Objective: Copy the complementary currencies text below, starting with "A complementary currency" and going on through "or political goals.", and swap "legal tender" for "official money" wherever it occurs.

Supplied text:

________________________

A complementary currency is a currency or medium of exchange that is not necessarily a national currency, but that is thought of as supplementing or complementing national currencies.  Complementary currencies are usually not legal tender and their use is  based on agreement between the parties exchanging the currency. According to Jérôme Blanc of Laboratoire d'Économie de la Firme et des Institutions, complementary currencies aim to protect, stimulate or orientate the economy. They may also be used to advance particular social, environmental, or political goals.

________________________

Data supplied:
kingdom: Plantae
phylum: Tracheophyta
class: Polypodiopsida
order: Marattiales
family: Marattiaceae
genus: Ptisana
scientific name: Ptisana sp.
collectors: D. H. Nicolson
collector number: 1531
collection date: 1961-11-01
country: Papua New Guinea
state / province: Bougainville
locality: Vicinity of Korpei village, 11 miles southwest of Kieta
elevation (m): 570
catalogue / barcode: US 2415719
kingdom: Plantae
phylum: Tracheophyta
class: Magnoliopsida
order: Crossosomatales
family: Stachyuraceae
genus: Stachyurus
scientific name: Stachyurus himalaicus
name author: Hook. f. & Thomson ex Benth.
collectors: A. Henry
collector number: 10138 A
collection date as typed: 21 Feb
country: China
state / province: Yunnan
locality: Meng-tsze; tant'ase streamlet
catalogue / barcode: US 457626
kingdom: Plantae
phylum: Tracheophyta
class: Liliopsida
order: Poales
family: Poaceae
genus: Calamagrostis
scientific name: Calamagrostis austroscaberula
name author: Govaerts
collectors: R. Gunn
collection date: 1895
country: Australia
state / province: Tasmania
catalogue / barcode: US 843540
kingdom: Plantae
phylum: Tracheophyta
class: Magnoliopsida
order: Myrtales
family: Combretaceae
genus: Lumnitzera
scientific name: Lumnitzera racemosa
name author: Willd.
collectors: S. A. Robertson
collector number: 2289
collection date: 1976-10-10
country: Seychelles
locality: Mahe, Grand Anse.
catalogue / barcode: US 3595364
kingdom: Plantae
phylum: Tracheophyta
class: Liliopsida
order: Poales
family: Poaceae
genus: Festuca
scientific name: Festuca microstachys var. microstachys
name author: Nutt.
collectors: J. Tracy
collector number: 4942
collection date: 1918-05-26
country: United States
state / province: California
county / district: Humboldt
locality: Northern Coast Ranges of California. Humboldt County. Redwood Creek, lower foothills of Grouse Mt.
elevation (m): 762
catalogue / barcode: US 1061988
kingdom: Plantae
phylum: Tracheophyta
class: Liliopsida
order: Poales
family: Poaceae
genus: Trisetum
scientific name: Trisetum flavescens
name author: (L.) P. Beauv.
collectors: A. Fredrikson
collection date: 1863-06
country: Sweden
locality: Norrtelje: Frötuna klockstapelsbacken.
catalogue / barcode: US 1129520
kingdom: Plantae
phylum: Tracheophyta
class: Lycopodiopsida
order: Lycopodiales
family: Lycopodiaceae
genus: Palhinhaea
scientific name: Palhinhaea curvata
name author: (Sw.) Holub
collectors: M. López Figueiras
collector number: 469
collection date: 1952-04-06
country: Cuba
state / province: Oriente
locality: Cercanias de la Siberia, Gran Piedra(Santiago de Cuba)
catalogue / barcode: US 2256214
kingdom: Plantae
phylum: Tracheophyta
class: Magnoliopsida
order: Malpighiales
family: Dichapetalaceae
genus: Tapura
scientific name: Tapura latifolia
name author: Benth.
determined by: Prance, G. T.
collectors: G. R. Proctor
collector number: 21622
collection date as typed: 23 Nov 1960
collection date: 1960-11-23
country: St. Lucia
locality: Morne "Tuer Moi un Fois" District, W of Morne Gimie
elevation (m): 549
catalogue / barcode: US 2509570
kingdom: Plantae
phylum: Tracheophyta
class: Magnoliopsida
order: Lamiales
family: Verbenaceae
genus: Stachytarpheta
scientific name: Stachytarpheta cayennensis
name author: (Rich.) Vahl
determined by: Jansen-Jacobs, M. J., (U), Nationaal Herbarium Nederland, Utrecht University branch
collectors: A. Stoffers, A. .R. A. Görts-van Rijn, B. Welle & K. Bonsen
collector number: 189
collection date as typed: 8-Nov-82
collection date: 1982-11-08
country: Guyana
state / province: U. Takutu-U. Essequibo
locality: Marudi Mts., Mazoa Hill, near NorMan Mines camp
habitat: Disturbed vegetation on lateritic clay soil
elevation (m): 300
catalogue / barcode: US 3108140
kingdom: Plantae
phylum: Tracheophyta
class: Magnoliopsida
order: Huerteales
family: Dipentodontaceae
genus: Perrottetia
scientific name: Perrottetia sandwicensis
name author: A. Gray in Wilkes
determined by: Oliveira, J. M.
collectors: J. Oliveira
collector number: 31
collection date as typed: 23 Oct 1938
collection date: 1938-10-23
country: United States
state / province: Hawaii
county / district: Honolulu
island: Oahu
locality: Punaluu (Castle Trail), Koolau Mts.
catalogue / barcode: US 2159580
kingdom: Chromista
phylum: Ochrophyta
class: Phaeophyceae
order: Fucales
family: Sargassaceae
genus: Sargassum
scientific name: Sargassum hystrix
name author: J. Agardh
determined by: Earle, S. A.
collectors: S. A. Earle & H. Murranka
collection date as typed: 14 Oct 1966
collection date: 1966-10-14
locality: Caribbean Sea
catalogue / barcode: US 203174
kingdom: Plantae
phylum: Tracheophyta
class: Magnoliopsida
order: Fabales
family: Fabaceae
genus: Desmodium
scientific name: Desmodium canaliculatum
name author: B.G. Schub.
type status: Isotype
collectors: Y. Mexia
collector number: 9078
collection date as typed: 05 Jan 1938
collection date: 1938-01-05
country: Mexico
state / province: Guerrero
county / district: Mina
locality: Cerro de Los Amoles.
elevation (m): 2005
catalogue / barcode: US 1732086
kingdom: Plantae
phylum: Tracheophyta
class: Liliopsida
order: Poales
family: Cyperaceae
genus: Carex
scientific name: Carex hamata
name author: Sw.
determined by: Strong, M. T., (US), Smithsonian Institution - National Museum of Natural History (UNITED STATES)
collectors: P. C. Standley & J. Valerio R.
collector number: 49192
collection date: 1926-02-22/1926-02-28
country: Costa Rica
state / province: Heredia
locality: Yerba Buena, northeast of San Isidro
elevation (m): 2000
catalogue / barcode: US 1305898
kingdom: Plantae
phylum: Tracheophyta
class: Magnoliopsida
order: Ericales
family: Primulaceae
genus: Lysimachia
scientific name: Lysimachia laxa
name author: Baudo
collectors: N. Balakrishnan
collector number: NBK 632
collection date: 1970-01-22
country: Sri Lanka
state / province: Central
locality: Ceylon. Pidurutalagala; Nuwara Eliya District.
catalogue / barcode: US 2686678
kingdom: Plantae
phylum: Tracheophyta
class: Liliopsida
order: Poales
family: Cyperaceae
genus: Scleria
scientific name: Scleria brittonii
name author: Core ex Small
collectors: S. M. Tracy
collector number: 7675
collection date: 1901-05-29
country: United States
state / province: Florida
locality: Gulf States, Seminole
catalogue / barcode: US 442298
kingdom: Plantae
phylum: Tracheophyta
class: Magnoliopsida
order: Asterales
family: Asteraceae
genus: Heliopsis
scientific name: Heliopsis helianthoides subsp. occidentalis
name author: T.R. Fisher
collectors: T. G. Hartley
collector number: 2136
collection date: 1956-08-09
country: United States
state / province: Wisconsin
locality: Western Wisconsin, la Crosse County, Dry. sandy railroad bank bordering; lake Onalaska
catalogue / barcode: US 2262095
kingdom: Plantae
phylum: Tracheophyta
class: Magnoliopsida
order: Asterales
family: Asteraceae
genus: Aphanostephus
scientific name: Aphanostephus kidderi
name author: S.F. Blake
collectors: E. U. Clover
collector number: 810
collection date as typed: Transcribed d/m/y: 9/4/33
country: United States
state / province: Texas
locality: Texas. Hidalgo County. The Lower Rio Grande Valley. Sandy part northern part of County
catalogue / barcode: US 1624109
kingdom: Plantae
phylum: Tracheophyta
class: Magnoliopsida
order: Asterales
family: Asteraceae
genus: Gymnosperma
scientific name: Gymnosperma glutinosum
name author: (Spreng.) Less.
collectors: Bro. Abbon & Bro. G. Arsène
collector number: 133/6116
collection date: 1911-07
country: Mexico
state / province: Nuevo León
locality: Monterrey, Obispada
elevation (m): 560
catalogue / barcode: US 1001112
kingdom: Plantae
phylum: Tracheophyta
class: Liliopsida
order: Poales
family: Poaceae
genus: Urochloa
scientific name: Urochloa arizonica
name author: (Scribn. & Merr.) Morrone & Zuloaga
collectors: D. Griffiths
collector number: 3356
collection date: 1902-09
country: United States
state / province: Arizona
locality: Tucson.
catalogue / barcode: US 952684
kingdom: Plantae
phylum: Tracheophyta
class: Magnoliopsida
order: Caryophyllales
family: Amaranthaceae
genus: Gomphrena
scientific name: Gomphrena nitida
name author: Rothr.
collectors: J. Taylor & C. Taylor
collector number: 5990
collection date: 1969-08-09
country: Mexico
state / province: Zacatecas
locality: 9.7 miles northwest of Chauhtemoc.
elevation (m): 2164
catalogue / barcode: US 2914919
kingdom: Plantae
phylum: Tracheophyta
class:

________________________

Task solution:
A complementary currency is a currency or medium of exchange that is not necessarily a national currency, but that is thought of as supplementing or complementing national currencies.  Complementary currencies are usually not official money and their use is  based on agreement between the parties exchanging the currency. According to Jérôme Blanc of Laboratoire d'Économie de la Firme et des Institutions, complementary currencies aim to protect, stimulate or orientate the economy. They may also be used to advance particular social, environmental, or political goals.